NDSU Search uses the following systems:
- Apache Cayenne
- ORM used to store crawl information to assist with the process.
- Apache Droids incubating
- Framework to create web crawlers.
- Apache Solr
- Web accessible search engine built on top of the well respected Apache Lucene. Well known users include Netflix, Sears, and the White House.
- Apache Tika
- Document parsing API that can handle a wide range of document types by using other libraries. These document types include Microsoft Word, Microsoft Powerpoint, ODF, PDF, RTF, and HTML. In addition the API can extract metadata from media formats such as MP3 and JPG.
- PHP API for interacting with Solr.
How search results work
Where a result shows up in the page listing is dependent on the score that Solr assigns each page. In general, the shorter the area in question, the more it contributes to the score of a page.
In relative order from most important to least important:
- Page or document title
- Link text from other crawled pages that link to the page (inbound links)
- The content of the page with the boilerplate removed
- The content of the page
NDSU Search does not use meta keywords, image alt text, or link title text. It also does not do optical character reading (OCR), so images do not contribute to the page content or score.

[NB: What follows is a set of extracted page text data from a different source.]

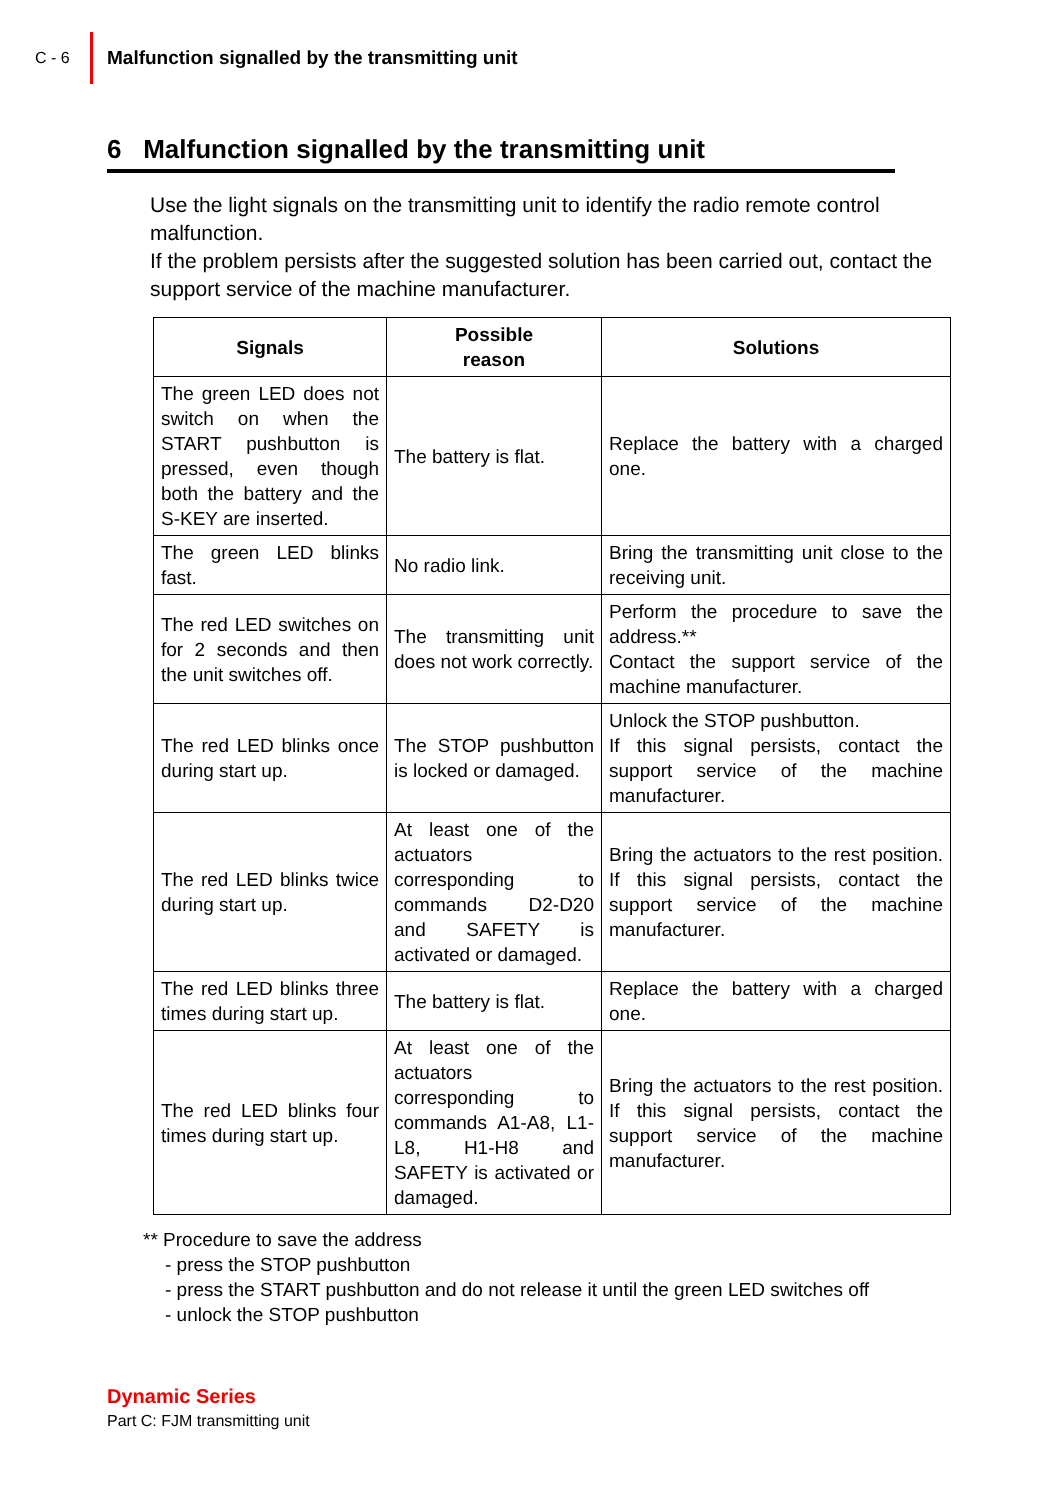C - 6
Malfunction signalled by the transmitting unit
6 Malfunction signalled by the transmitting unit
Use the light signals on the transmitting unit to identify the radio remote control malfunction.
If the problem persists after the suggested solution has been carried out, contact the support service of the machine manufacturer.
| Signals | Possible reason | Solutions |
| --- | --- | --- |
| The green LED does not switch on when the START pushbutton is pressed, even though both the battery and the S-KEY are inserted. | The battery is flat. | Replace the battery with a charged one. |
| The green LED blinks fast. | No radio link. | Bring the transmitting unit close to the receiving unit. |
| The red LED switches on for 2 seconds and then the unit switches off. | The transmitting unit does not work correctly. | Perform the procedure to save the address.** Contact the support service of the machine manufacturer. |
| The red LED blinks once during start up. | The STOP pushbutton is locked or damaged. | Unlock the STOP pushbutton. If this signal persists, contact the support service of the machine manufacturer. |
| The red LED blinks twice during start up. | At least one of the actuators corresponding to commands D2-D20 and SAFETY is activated or damaged. | Bring the actuators to the rest position. If this signal persists, contact the support service of the machine manufacturer. |
| The red LED blinks three times during start up. | The battery is flat. | Replace the battery with a charged one. |
| The red LED blinks four times during start up. | At least one of the actuators corresponding to commands A1-A8, L1-L8, H1-H8 and SAFETY is activated or damaged. | Bring the actuators to the rest position. If this signal persists, contact the support service of the machine manufacturer. |
** Procedure to save the address
- press the STOP pushbutton
- press the START pushbutton and do not release it until the green LED switches off
- unlock the STOP pushbutton
Dynamic Series
Part C: FJM transmitting unit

Pages full of links are effectively penalized because the link text benefits the pages each link points to more than the page the links are on, and lists of links with very little text looks like boilerplate and is scored lower.
If a page should be found with a search term, make sure of the following:
- The term is prominent on the page in plain text
- This does not mean in an image
- This does not mean the abbreviation or acronym of the term or phrase
- The term in the title is best
- Other pages linking to that page using that term
- Links of "here" do not help
- Use the term in a paragraph of text so that it stands out from the boilerplate
For site/content maintainers
ETag and Last-Modified headers
If NDSU Search crawls your site, it is very helpful to the process if your site provides updated ETags and/or accurate Last-Modified headers. The search crawl is incremental and stores ETag and Last-Modified headers. Before a page is retrieved, a HEAD is performed to see if either of those values match previously recorded values. If one does match, the page is skipped, if not, the entire page has to be checked again (downloaded and re-parsed), even if nothing actually changed in the page content. Apache HTTPD sets these values automatically for files by default, and NDSU CMS is configured to provide these headers for CMS pages. If you are using another Web provider, visit with your server administrator or Web developer to find out if your site uses those headers properly.
Document titles (in results)
The titles for search results are read from the document title, if available. If no document title is provided, the file name will appear as the result title in NDSU Search results. For Web pages, the document title means the <title> attribute. For other documents, the document must provide the title using application-specific techniques.
MS Office applications (doc, xls, ppt)
Office 2007, 2010 (Windows) - click the Microsoft Office Button and choose Prepare > Properties. In the Title field, enter the document title. Save as usual (or save as PDF, as appropriate). See also: Microsoft 2007 help.
Office 2011 (Mac) - click File > Properties, enter the document title in the Title field. Safe as usual (or save as PDF, as appropriate).
The technique to set the title for PDF files varies depending what PDF generator/program you use.
MS Word - set the Word document title (see MS Office applications).
Adobe Writer - choose File > Properties and click the Description tab. Enter a title in the Title field. Save the document and reopen to see the result.
Pages not showing up for the search keywords you expect? Consider the text used for inbound links. If the link text is "here," "click here" or some variant thereof instead of "safety training," the page is ranked highly for the key words "click" and "here" instead of safety and training! Use meaningful link text for better results.